Chloe's mere existance is weird.  

She won't cross wooden bridges - you know, the kind used on footpaths? Here she is practically on her belly, trying to cross.









So one day we're walking, and the shadows from an iron fence make lines on the sidewalk. She didn't want to walk on them, stays within the solid shadow of the fence base.


----------



## cheddarlove (Oct 17, 2005)

*pretty Corgi*

They are odd dogs. My mom has 2. They bark all the time. they have no legs.  
My happy chow-chow is irritating me right now. So much so that we made a vet appointment for 7:30 a.m. He has anxiety attacks and follows us around and wimpers. Do this high pitched: ehhehhehhehhehheeee.Trail your voice downwards. It makes me worried that he knows something I don't. Is an earthquake coming? He crawls into bed with us and pants and the whole bed shakes but I feel so bad because he's scared that I don't want to kick him out. He's 75 lbs. We had a power outage from the wind last week and before it went out,my black lab acted really scared whereas before,she was fine. My Bichon is ball obsessed and has one eye and then got juvenile cataracts in his good eye. We got him a surgery but he still doesnt see all that great. I play with a squeaky ball and and when I throw it, I squeak it so it makes noise as it rolls. Thats how he finds it. All are rescues. We love them madly! "BEAR SHUT UP!!!"  
Save a life! Rescue a dog or cat!!


----------



## JaeP (Mar 12, 2002)

*Coned corgi?*



snapdragen said:


> Chloe's mere existance is weird.
> 
> She won't cross wooden bridges - you know, the kind used on footpaths? Here she is practically on her belly, trying to cross.
> 
> ...


Is this the famous coned corgi I see on RBR? Superstar!


----------



## Touch0Gray (May 29, 2003)

a quick note, it is possible that a rodent of some sort has died in the duct and a smell is exiting the pup or the furnace motor or vent may be squealing or whistling (air flow or bearing) in a frequency inaudible to you. Particularly if this is NEW behavior.

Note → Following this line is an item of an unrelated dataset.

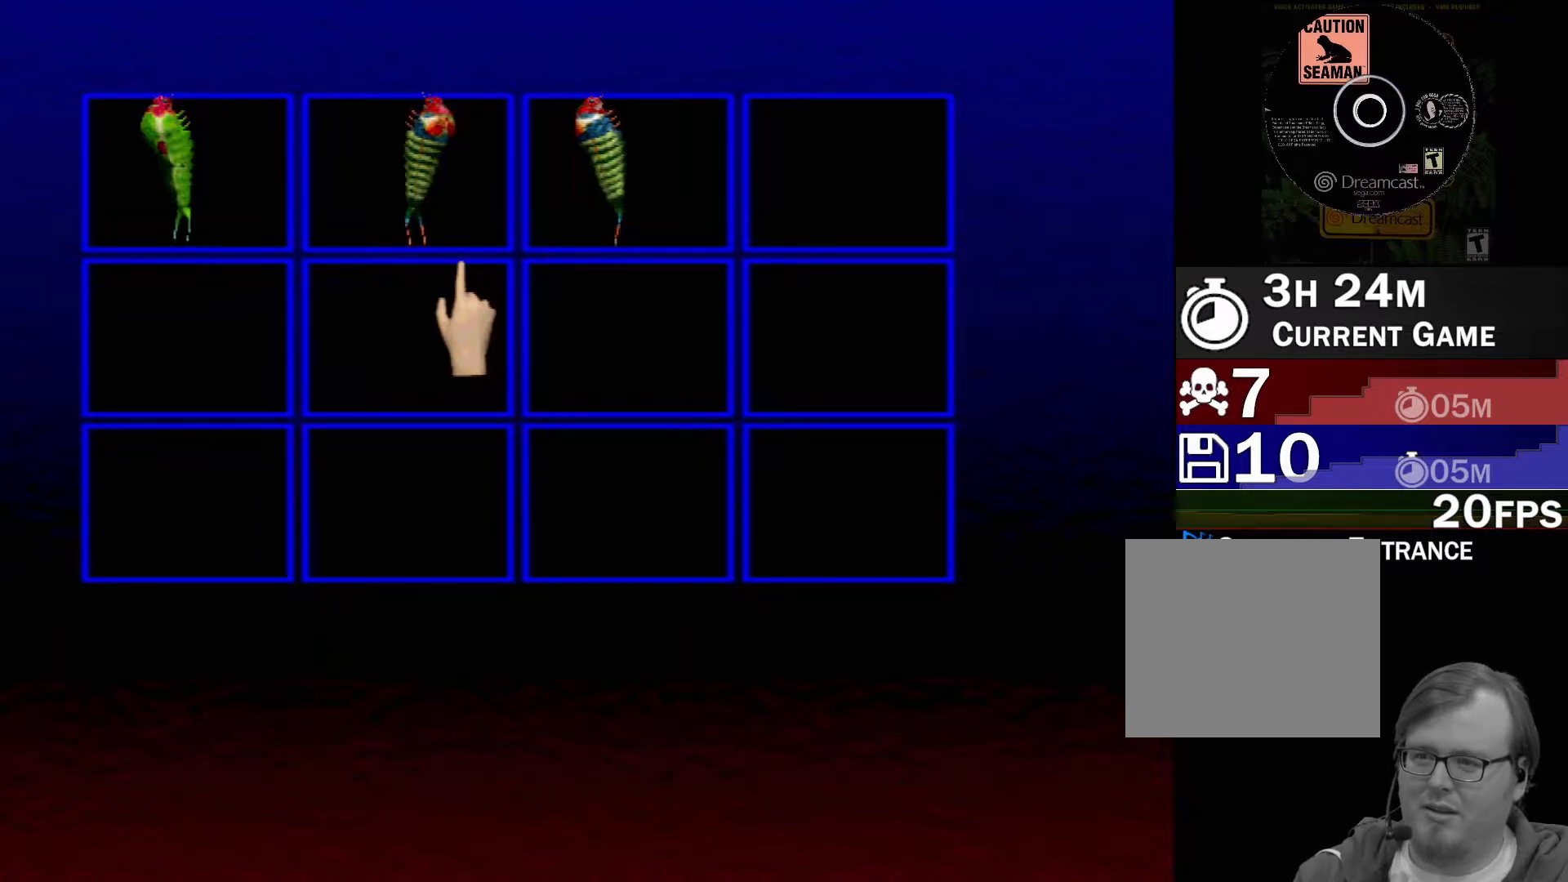
{"buttons": [], "left_stick": "center", "events": []}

Dogs do wierd stuff?.....not mine.......yeah right, wouldn't know where to start.


----------



## JCavilia (Sep 12, 2005)

*Critters*

Your dog's behavior strongly suggests that something has moved into your heating system. I don't know where in Md you live, but I used to live in Silver Spring, and we once had to call someone in to treat the house for a flea infestation. The guy said he'd have to treat the dog, too -- but we didn't have a dog. He said, "Well, you've got an animal living in your house somewhere." Turned out a raccoon had made her way in through the chimney, and found a corner of the heating duct where it was just warm enough to raise her babies.

Something is in there, either dead or alive. You can always trust a dog's nose.


----------



## il sogno (Jul 15, 2002)

JaeP said:


> Is this the famous coned corgi I see on RBR? Superstar!


The one and only!


----------



## zeytin (May 15, 2004)

Yea, I have to check it out. Probably something nasty, ewwww.
I love the animals, I am in Baltimore. Probably nothing as nice as a racoon, probably something with a naked tail.


----------



## Touch0Gray (May 29, 2003)

zeytin said:


> Yea, I have to check it out. Probably something nasty, ewwww.
> I love the animals, I am in Baltimore. Probably nothing as nice as a racoon, probably something with a naked tail.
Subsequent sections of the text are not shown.